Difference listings
**********
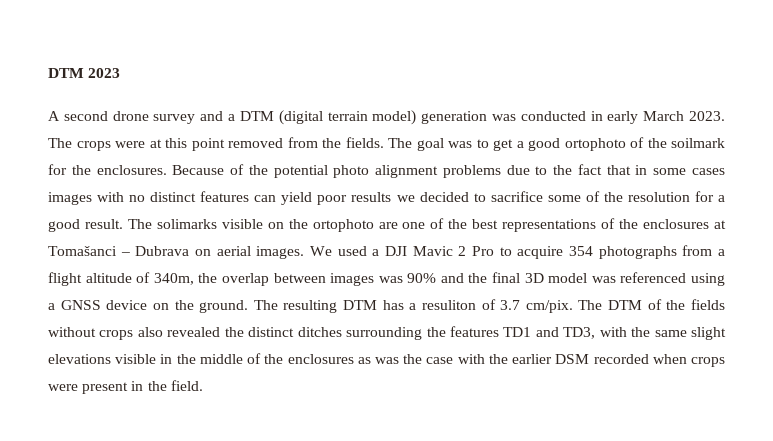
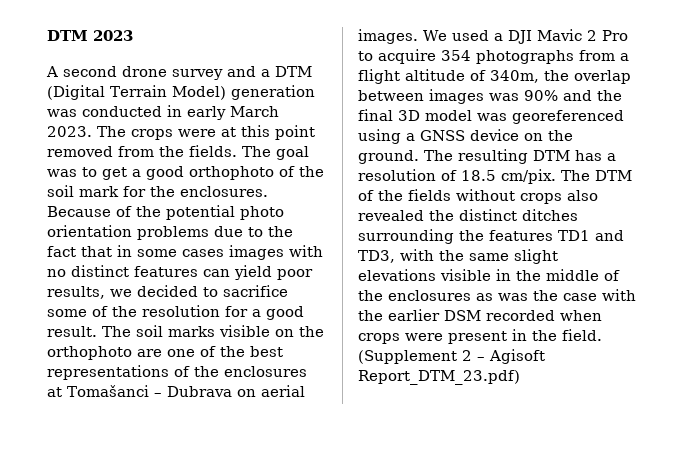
[278,110,417,125] (digital terrain model) -> [47,85,226,100] (Digital Terrain Model)
[564,137,725,151] ortophoto of the soilmark -> [189,166,324,180] [47,185,119,197] orthophoto of the soil mark
[375,165,439,178] alignment -> [47,225,132,237] orientation
[351,192,392,202] results -> [47,286,105,299] results,
[156,219,217,229] solimarks -> [136,325,215,337] soil marks
[312,219,374,232] ortophoto -> [47,346,132,360] orthophoto
[620,272,687,283] referenced -> [512,110,624,124] georeferenced
[421,299,521,310] resuliton of 3.7 -> [358,169,496,181] resolution of 18.5
(203, 385) none -> [358,349,545,364] [358,370,520,385] (Supplement 2 – Agisoft Report_DTM_23.pdf)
**********
Work to complete:
Working through the data above, find every line holding "soil" and copy it.

Answer for the task:
[564,137,725,151] ortophoto of the soilmark -> [189,166,324,180] [47,185,119,197] orthophoto of the soil mark
[156,219,217,229] solimarks -> [136,325,215,337] soil marks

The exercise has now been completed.